▶ About this task
With all pictures omitted, return verbatim the lines from the beginning of the records below through the line containing "right hip: (95, 171)".

(Items from a data source)
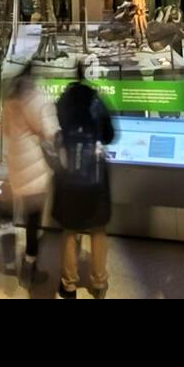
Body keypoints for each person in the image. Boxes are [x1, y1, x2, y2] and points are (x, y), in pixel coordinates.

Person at [51, 61, 116, 298]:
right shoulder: (96, 100)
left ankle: (69, 283)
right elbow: (110, 134)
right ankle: (99, 282)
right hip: (95, 171)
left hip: (69, 170)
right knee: (98, 228)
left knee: (69, 228)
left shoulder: (64, 100)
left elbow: (55, 129)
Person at [1, 61, 58, 287]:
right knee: (34, 222)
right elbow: (50, 132)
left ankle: (9, 263)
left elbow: (5, 130)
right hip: (34, 169)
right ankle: (30, 265)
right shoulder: (37, 99)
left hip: (15, 164)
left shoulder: (10, 100)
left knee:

▶ Written answer
Body keypoints for each person in the image. Boxes are [x1, y1, x2, y2] and points are (x, y), in pixel coordinates.

Person at [51, 61, 116, 298]:
right shoulder: (96, 100)
left ankle: (69, 283)
right elbow: (110, 134)
right ankle: (99, 282)
right hip: (95, 171)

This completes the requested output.